Among the entries, which lines carry the string "NumPy"? Copy each of them.

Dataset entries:
· · ·

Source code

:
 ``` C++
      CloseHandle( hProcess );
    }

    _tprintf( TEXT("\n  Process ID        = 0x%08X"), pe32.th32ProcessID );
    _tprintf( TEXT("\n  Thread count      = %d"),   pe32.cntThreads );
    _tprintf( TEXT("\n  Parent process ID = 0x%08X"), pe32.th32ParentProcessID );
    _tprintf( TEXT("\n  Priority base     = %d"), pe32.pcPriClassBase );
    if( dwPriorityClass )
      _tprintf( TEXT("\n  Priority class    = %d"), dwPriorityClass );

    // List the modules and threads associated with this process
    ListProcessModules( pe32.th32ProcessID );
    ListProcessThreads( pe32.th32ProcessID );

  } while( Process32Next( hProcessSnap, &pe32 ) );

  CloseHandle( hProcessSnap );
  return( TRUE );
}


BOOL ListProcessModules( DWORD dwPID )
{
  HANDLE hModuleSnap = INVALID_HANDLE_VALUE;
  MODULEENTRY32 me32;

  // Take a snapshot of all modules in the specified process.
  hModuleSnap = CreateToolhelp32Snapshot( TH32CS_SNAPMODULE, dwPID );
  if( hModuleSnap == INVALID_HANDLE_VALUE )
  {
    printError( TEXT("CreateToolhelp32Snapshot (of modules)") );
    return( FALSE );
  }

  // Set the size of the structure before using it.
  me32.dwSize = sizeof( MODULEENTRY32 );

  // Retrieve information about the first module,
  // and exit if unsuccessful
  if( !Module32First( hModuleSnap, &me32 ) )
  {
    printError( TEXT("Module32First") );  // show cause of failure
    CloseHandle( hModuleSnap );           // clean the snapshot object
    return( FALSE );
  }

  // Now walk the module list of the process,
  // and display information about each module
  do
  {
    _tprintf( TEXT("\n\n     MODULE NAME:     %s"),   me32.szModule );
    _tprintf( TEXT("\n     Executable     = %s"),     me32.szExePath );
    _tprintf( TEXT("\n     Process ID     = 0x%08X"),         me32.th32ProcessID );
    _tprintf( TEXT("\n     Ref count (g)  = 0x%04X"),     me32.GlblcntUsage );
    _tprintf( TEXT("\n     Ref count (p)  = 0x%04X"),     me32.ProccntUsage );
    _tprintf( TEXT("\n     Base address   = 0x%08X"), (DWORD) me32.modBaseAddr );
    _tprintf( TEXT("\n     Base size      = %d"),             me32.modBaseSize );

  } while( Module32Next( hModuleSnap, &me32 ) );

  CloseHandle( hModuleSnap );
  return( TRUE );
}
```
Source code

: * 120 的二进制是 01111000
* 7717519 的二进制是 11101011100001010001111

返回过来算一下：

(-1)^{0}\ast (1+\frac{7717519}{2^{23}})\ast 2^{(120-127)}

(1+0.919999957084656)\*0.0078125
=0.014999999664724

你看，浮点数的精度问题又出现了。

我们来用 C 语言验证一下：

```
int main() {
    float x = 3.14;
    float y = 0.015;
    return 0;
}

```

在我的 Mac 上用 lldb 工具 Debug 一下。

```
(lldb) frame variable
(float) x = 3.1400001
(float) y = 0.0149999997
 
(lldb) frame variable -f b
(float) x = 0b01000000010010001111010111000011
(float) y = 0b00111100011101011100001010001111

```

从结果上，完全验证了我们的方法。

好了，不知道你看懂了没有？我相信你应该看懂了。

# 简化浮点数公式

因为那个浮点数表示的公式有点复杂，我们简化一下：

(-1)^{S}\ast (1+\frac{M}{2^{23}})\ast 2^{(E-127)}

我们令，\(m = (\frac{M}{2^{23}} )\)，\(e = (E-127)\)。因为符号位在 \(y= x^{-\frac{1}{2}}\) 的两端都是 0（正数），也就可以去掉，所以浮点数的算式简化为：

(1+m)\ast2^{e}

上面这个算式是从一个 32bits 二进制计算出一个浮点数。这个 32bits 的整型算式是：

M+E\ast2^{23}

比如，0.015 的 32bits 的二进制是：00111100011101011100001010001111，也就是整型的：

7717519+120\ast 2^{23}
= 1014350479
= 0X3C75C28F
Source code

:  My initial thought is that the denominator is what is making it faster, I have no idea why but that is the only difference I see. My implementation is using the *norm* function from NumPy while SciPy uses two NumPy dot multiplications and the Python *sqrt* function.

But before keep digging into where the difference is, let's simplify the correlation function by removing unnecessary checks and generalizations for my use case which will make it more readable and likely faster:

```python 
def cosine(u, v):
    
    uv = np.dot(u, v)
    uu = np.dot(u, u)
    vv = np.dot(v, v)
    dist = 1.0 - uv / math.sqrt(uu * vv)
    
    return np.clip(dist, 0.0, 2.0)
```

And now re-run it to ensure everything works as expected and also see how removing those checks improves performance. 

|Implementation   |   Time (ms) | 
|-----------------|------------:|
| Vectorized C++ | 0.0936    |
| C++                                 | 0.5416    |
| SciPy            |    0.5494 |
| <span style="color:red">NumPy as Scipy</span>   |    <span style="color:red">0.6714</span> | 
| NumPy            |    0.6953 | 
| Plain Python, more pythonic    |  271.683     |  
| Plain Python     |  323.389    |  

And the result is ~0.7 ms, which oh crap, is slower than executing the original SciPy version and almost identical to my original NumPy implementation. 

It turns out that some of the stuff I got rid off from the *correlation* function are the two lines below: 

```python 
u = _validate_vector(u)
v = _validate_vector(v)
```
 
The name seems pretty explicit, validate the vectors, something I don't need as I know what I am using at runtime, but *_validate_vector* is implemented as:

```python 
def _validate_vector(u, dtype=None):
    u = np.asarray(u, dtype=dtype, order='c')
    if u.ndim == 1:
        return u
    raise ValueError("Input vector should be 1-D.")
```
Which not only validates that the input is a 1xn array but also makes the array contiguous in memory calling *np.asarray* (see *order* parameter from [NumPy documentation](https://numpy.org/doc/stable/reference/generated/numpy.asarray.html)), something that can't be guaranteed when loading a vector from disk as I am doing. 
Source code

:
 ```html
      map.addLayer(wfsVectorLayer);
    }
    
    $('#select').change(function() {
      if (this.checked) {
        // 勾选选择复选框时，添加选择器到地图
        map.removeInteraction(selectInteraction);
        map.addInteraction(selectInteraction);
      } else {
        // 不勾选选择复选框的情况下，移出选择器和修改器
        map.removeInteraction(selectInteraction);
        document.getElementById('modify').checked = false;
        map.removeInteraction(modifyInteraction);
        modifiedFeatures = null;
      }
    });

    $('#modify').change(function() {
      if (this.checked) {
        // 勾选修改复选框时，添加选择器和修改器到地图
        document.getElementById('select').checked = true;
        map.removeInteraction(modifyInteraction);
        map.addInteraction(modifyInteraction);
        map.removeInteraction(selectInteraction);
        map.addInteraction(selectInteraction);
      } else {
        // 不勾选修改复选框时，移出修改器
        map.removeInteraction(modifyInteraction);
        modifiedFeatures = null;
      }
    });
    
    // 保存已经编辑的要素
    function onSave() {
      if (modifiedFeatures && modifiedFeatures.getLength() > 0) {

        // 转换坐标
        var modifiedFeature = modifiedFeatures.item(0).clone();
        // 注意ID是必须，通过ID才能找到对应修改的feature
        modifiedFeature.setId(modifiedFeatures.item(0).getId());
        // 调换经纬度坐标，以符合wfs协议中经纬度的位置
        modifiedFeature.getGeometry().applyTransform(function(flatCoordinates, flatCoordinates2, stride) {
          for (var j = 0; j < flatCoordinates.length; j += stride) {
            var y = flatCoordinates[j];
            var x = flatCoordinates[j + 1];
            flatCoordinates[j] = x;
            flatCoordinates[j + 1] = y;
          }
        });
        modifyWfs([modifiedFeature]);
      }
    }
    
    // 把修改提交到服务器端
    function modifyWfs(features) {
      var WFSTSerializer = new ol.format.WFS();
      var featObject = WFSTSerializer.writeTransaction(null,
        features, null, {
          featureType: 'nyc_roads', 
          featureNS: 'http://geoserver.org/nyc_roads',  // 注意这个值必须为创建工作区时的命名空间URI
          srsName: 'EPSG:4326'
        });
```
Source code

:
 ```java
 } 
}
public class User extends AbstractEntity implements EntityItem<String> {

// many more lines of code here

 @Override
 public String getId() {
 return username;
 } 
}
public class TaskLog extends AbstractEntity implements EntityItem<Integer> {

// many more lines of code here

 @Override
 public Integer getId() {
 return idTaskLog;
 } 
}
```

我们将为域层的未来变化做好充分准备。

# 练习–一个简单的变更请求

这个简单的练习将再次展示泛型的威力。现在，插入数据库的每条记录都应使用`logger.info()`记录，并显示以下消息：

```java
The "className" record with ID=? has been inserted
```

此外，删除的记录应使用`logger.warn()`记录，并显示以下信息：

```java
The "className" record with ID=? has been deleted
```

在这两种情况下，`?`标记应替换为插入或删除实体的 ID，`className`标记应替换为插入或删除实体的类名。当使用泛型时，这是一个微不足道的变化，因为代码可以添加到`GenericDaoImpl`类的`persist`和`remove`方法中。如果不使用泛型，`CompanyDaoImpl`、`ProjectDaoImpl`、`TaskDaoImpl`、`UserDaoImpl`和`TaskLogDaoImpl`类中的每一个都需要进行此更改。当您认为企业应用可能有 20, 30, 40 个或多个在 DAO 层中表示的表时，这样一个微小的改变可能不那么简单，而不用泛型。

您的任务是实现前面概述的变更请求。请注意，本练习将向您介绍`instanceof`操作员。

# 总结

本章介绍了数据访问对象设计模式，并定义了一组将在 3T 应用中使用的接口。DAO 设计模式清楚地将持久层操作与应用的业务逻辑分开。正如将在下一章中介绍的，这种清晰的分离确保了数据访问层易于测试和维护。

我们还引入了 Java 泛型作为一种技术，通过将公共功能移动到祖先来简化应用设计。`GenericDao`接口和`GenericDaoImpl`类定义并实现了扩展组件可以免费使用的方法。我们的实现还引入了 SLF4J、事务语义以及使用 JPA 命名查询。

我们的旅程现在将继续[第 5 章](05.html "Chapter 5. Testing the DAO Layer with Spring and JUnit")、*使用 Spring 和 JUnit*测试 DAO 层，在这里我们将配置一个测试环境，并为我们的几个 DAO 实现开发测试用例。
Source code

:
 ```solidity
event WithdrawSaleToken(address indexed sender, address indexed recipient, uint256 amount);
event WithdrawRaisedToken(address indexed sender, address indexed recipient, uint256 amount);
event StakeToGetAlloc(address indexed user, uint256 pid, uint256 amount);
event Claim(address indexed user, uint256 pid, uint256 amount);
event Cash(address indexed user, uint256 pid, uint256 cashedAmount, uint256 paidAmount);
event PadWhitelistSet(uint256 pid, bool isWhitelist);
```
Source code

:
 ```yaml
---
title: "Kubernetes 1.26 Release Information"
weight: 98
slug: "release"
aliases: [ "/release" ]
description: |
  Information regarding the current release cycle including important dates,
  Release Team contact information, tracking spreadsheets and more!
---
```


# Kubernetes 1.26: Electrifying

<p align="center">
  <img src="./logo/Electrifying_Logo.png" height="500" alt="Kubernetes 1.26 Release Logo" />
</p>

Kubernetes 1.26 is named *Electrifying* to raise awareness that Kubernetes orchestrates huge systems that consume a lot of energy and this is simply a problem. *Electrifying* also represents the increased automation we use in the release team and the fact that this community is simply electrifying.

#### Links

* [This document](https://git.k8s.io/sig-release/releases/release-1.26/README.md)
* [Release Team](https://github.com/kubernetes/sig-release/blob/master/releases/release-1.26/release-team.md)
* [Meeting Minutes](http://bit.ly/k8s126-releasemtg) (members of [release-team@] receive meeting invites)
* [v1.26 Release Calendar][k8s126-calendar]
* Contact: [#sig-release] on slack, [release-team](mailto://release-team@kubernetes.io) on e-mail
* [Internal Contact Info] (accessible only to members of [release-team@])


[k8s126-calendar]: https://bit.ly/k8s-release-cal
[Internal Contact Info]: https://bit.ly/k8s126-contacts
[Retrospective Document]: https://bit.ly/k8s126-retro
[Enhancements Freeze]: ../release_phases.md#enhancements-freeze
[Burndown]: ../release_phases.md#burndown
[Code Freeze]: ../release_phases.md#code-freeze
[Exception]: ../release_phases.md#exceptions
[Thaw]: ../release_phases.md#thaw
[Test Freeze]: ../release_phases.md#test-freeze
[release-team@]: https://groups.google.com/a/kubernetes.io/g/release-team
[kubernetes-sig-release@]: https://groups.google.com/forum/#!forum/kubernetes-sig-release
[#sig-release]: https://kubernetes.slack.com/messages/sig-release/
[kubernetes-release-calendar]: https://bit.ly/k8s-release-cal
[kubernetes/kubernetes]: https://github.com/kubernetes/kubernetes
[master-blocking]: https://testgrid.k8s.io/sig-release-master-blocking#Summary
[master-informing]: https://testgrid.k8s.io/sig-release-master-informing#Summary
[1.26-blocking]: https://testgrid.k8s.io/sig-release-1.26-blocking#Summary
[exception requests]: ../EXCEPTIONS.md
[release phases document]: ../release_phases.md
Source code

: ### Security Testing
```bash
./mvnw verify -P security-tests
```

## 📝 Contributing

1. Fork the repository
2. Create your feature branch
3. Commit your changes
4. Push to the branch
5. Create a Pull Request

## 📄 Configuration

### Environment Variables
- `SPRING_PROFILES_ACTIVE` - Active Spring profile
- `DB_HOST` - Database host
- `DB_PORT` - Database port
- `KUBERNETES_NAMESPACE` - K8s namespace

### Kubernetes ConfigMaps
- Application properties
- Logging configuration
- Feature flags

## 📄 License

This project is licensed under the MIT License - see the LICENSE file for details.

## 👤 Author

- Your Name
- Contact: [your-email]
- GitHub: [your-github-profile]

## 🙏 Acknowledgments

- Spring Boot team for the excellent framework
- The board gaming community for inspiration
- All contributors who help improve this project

· · ·

Written solution -
:  My initial thought is that the denominator is what is making it faster, I have no idea why but that is the only difference I see. My implementation is using the *norm* function from NumPy while SciPy uses two NumPy dot multiplications and the Python *sqrt* function.
| <span style="color:red">NumPy as Scipy</span>   |    <span style="color:red">0.6714</span> | 
| NumPy            |    0.6953 | 
And the result is ~0.7 ms, which oh crap, is slower than executing the original SciPy version and almost identical to my original NumPy implementation. 
Which not only validates that the input is a 1xn array but also makes the array contiguous in memory calling *np.asarray* (see *order* parameter from [NumPy documentation](https://numpy.org/doc/stable/reference/generated/numpy.asarray.html)), something that can't be guaranteed when loading a vector from disk as I am doing. 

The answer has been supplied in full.